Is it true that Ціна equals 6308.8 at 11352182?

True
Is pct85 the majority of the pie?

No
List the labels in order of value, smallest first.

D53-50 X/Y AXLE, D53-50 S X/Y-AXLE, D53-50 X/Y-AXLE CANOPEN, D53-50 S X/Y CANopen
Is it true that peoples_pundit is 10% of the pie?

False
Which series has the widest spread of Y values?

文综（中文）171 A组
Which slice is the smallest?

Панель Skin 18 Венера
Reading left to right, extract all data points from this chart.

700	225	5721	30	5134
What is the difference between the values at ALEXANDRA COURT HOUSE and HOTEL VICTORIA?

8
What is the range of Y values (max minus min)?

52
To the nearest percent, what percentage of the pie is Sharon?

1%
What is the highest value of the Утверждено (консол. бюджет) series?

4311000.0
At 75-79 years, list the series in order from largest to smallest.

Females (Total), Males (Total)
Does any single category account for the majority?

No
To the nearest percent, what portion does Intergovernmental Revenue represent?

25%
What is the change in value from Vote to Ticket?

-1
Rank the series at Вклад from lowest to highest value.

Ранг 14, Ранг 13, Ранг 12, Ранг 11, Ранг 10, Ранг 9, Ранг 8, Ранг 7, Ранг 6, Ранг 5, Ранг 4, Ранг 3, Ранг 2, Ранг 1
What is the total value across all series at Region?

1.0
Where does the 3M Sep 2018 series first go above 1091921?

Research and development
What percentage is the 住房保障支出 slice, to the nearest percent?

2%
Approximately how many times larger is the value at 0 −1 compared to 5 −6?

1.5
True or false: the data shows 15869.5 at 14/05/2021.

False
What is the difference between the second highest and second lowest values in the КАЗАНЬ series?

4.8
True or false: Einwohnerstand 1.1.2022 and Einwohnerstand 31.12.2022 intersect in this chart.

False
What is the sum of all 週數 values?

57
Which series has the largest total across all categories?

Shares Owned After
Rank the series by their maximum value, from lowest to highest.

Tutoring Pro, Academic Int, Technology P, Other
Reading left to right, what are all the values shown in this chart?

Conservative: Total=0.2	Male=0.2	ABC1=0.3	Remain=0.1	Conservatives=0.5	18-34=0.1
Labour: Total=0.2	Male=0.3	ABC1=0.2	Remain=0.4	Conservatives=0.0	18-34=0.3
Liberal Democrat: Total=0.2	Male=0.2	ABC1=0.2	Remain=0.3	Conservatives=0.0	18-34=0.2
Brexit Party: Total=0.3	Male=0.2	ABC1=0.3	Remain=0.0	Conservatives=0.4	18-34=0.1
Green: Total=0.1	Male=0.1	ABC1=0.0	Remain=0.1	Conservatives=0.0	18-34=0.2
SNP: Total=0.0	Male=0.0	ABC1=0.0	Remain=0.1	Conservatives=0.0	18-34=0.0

────────────────

Return all of the records above verbatim, keeping every line, including the blank ones, in its original order.

Is it true that Ціна equals 6308.8 at 11352182?

True
Is pct85 the majority of the pie?

No
List the labels in order of value, smallest first.

D53-50 X/Y AXLE, D53-50 S X/Y-AXLE, D53-50 X/Y-AXLE CANOPEN, D53-50 S X/Y CANopen
Is it true that peoples_pundit is 10% of the pie?

False
Which series has the widest spread of Y values?

文综（中文）171 A组
Which slice is the smallest?

Панель Skin 18 Венера
Reading left to right, extract all data points from this chart.

700	225	5721	30	5134
What is the difference between the values at ALEXANDRA COURT HOUSE and HOTEL VICTORIA?

8
What is the range of Y values (max minus min)?

52
To the nearest percent, what percentage of the pie is Sharon?

1%
What is the highest value of the Утверждено (консол. бюджет) series?

4311000.0
At 75-79 years, list the series in order from largest to smallest.

Females (Total), Males (Total)
Does any single category account for the majority?

No
To the nearest percent, what portion does Intergovernmental Revenue represent?

25%
What is the change in value from Vote to Ticket?

-1
Rank the series at Вклад from lowest to highest value.

Ранг 14, Ранг 13, Ранг 12, Ранг 11, Ранг 10, Ранг 9, Ранг 8, Ранг 7, Ранг 6, Ранг 5, Ранг 4, Ранг 3, Ранг 2, Ранг 1
What is the total value across all series at Region?

1.0
Where does the 3M Sep 2018 series first go above 1091921?

Research and development
What percentage is the 住房保障支出 slice, to the nearest percent?

2%
Approximately how many times larger is the value at 0 −1 compared to 5 −6?

1.5
True or false: the data shows 15869.5 at 14/05/2021.

False
What is the difference between the second highest and second lowest values in the КАЗАНЬ series?

4.8
True or false: Einwohnerstand 1.1.2022 and Einwohnerstand 31.12.2022 intersect in this chart.

False
What is the sum of all 週數 values?

57
Which series has the largest total across all categories?

Shares Owned After
Rank the series by their maximum value, from lowest to highest.

Tutoring Pro, Academic Int, Technology P, Other
Reading left to right, what are all the values shown in this chart?

Conservative: Total=0.2	Male=0.2	ABC1=0.3	Remain=0.1	Conservatives=0.5	18-34=0.1
Labour: Total=0.2	Male=0.3	ABC1=0.2	Remain=0.4	Conservatives=0.0	18-34=0.3
Liberal Democrat: Total=0.2	Male=0.2	ABC1=0.2	Remain=0.3	Conservatives=0.0	18-34=0.2
Brexit Party: Total=0.3	Male=0.2	ABC1=0.3	Remain=0.0	Conservatives=0.4	18-34=0.1
Green: Total=0.1	Male=0.1	ABC1=0.0	Remain=0.1	Conservatives=0.0	18-34=0.2
SNP: Total=0.0	Male=0.0	ABC1=0.0	Remain=0.1	Conservatives=0.0	18-34=0.0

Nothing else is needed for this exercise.